Jon Stewart has gone full-scorched Earth on his own parent company.
The Daily Show host used the opening of his Monday night show to give his hot take on the cancelation of his old friend Stephen Colbert’s Late Show.
“I understand the corporate fear. I understand the fear that you and your advertisers have with $8B at stake, but understand this, truly, the shows that you now seek to cancel, censor and control, a not insignificant portion of that $8B value came from those f*cking shows. That’s what made you that money,” he said. “Shows that say something, shows that take a stand, shows that are unafraid. Believe me, this is not a ‘We speak truth to power’. We don’t; we speak opinions to television cameras, but we try. We f*cking try every night. If you believe as corporations or as networks, you can make yourselves so innocuous that you can serve a gruel so flavorless that you will never again be on the boy king’s radar, [firstly] why will anyone watch you and you are f*cking wrong.”
“You want to know how impossible it is to stay on Lord Farquaad’s good side? Donald Trump is suing Rupert Murdoch, the owner of Fox News, the man other than Biden, maybe most responsible for getting Trump elected. Fox spends 24 hours a day blowing Trump, and it’s not enough. Imagine suing someone mid-blow,” he added.
Stewart alluded to the conspiracies that Paramount canceled The Late Show because Colbert called its decision to settle his lawsuit against them a “big fat bribe”.
“If you’re trying to figure out why Stephen’s show is ending, I don’t think the answer can be found in some smoking gun email or phone call from Trump to CBS executives or in CBS’ QuickBooks spreadsheets on the financial health of late night. I think the answer is in the fear and pre-compliance that is gripping all of America’s institutions at this very moment, institutions that have chosen not to fight the vengeful and vindictive actions of our pubic hair doodling Commander in Chief. This is not the moment to give in,” he added.
“I’m not giving in, I’m not going anywhere, I think,” he added, alluding to the idea that Paramount may also cancel The Daily Show.
He ended the segment by repeating a line that Colbert used earlier on his show, except Stewart did it in song.
“If you’re afraid and you protect your bottom line, I’ve got but one thing to say ‘Go f*ck yourself’,” he closed out.
Paramount, which owns both CBS and Comedy Central, made the decision last week, a move that has put late-night front and center in a way that it hasn’t been in the media business for some time. Stewart also joked about late-night’s general issues. “We are all basically operating a Blockbuster kiosk inside of a Tower Records,” he joked.
Stewart did admit that he wasn’t an “objective” commenter given his relationship with Colbert.

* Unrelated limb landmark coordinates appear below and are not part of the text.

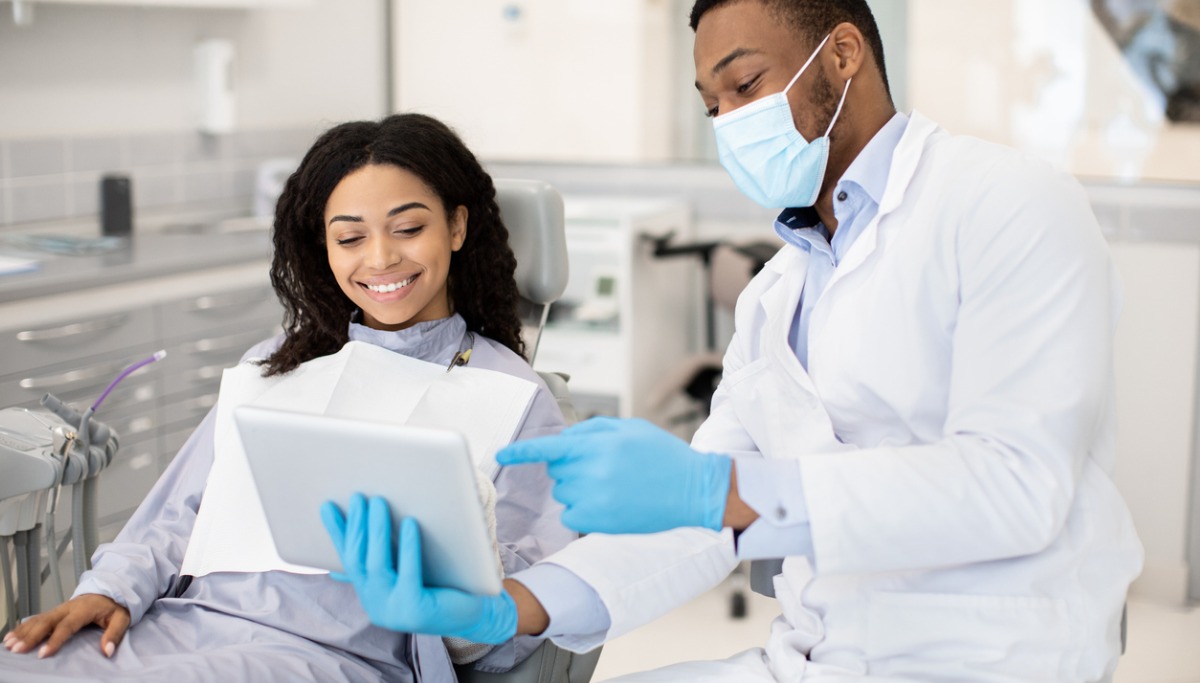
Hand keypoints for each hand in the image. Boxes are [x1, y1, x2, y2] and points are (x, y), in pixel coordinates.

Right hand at [1, 594, 129, 658]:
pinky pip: (35, 619)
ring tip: (9, 645)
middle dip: (31, 636)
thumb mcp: (122, 617)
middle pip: (46, 622)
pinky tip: (9, 637)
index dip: (55, 640)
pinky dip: (21, 627)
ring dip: (22, 632)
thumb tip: (107, 651)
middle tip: (18, 649)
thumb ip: (115, 633)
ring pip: (37, 620)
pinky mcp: (54, 612)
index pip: (67, 625)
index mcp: (83, 609)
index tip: (43, 654)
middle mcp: (67, 608)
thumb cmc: (114, 606)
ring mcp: (59, 609)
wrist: (109, 589)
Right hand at [320, 494, 516, 643]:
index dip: (336, 532)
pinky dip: (408, 546)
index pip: (347, 559)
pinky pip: (409, 573)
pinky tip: (410, 522)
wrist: (478, 613)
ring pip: (377, 565)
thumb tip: (364, 526)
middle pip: (358, 559)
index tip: (326, 505)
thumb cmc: (443, 583)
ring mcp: (393, 611)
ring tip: (379, 502)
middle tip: (358, 496)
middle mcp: (376, 605)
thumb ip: (386, 555)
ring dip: (376, 531)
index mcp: (371, 594)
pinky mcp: (416, 611)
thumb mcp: (408, 568)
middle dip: (356, 526)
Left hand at [496, 417, 731, 533]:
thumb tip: (564, 439)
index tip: (500, 455)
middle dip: (571, 465)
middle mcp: (591, 471)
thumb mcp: (629, 428)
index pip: (548, 448)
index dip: (521, 452)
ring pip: (564, 492)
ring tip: (615, 486)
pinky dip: (582, 510)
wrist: (693, 490)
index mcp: (597, 445)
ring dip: (580, 488)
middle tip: (604, 466)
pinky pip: (570, 515)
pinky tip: (609, 504)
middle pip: (556, 469)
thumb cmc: (661, 456)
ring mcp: (593, 499)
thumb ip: (592, 429)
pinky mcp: (597, 522)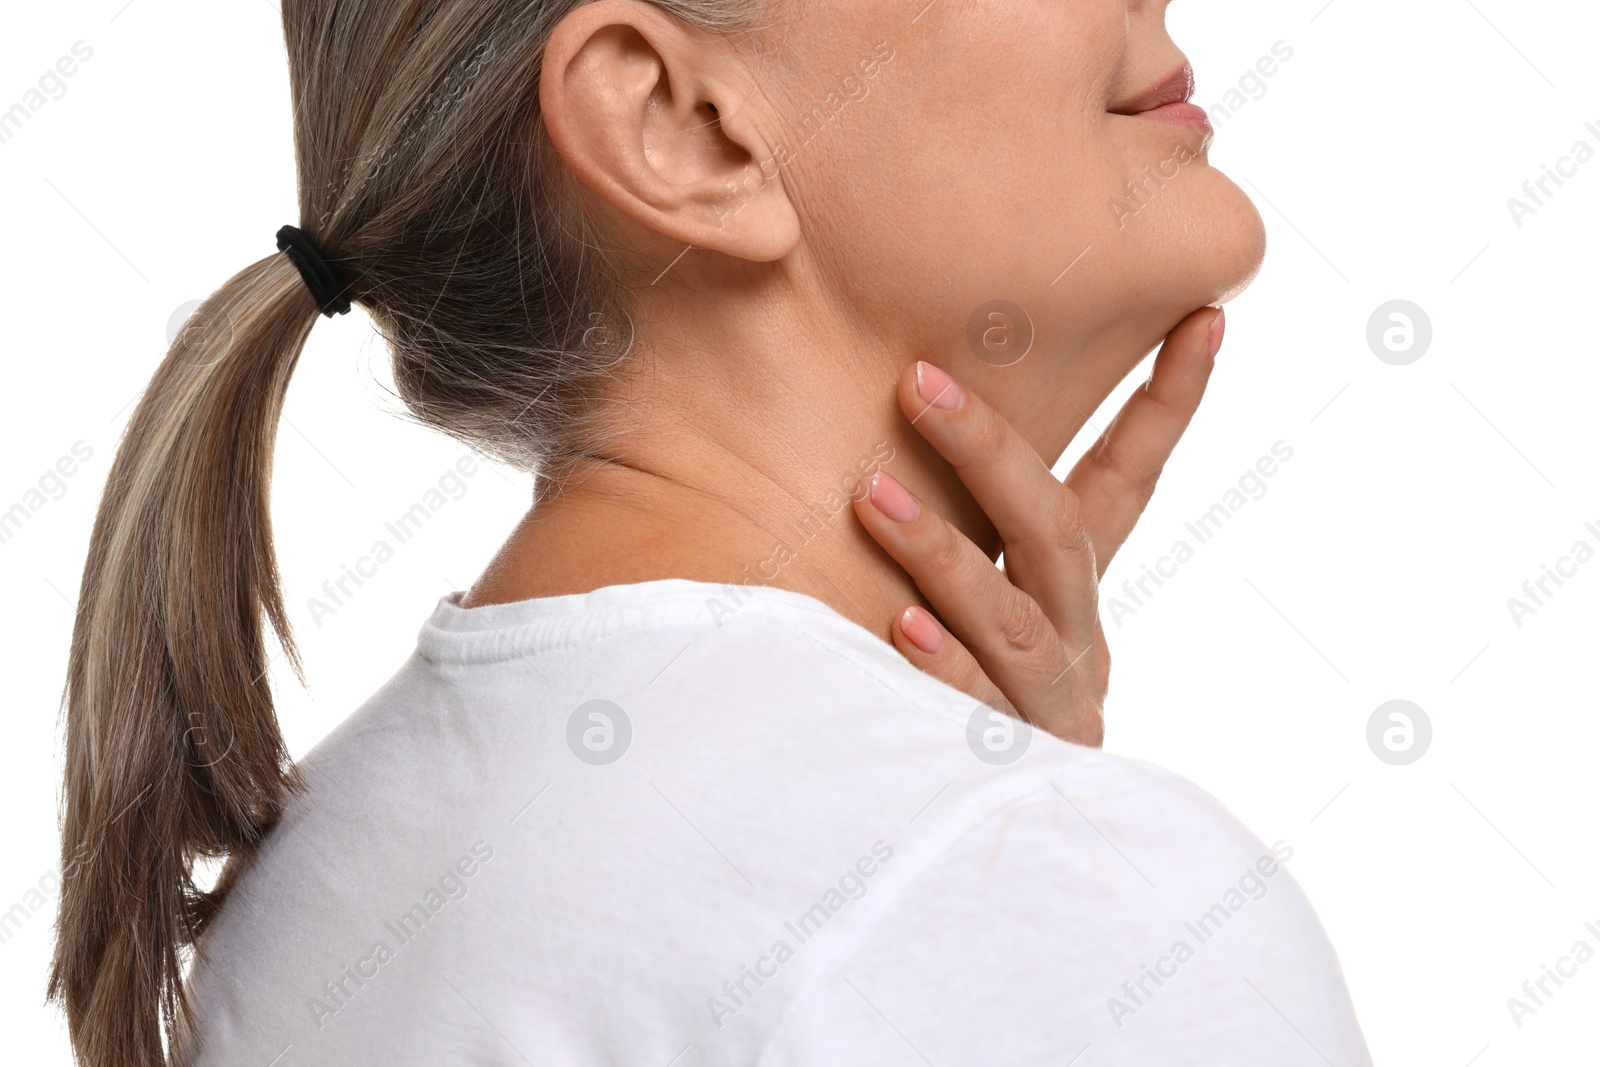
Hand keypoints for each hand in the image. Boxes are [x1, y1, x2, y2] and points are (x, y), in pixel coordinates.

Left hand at [851, 306, 1225, 746]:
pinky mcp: (1010, 758)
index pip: (1129, 479)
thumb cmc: (969, 678)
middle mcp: (1075, 631)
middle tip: (918, 382)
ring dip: (941, 551)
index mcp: (1074, 583)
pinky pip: (974, 705)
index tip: (1206, 314)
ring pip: (1011, 616)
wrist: (992, 832)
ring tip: (872, 496)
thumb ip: (963, 526)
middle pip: (1054, 528)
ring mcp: (1048, 698)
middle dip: (990, 449)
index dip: (1169, 402)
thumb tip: (894, 406)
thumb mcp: (985, 593)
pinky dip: (942, 664)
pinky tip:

Colbert was a correspondent on The Daily Show between 1997 and 2005 and Stewart took over as host in 1999. The Colbert Report, the show that the Strangers with Candy star and co-creator left The Daily Show for, aired after Stewart’s nightly show on Comedy Central. The pair have worked closely together, share a manager in James ‘Babydoll’ Dixon and Stewart has been a regular guest on The Late Show with Stephen Colbert including as the first in-studio guest after the show returned to the studio after the pandemic.
The Daily Show is facing its own challenges given the current situation with its parent company. Ahead of the Colbert news, Stewart himself last week addressed the possibility that new owners Skydance might cancel it.
He said that the David Ellison-run company may “sell the whole fucking place for parts” and compared his own network to “muzak”.
“Unfortunately, we haven’t heard anything from them,” he said on his podcast The Weekly Show with Jon Stewart. “They haven’t called me and said like ‘Don’t get too comfortable in that office, Stewart.’ But let me tell you something, I’ve been kicked out of shittier establishments than that. We’ll land on our feet.”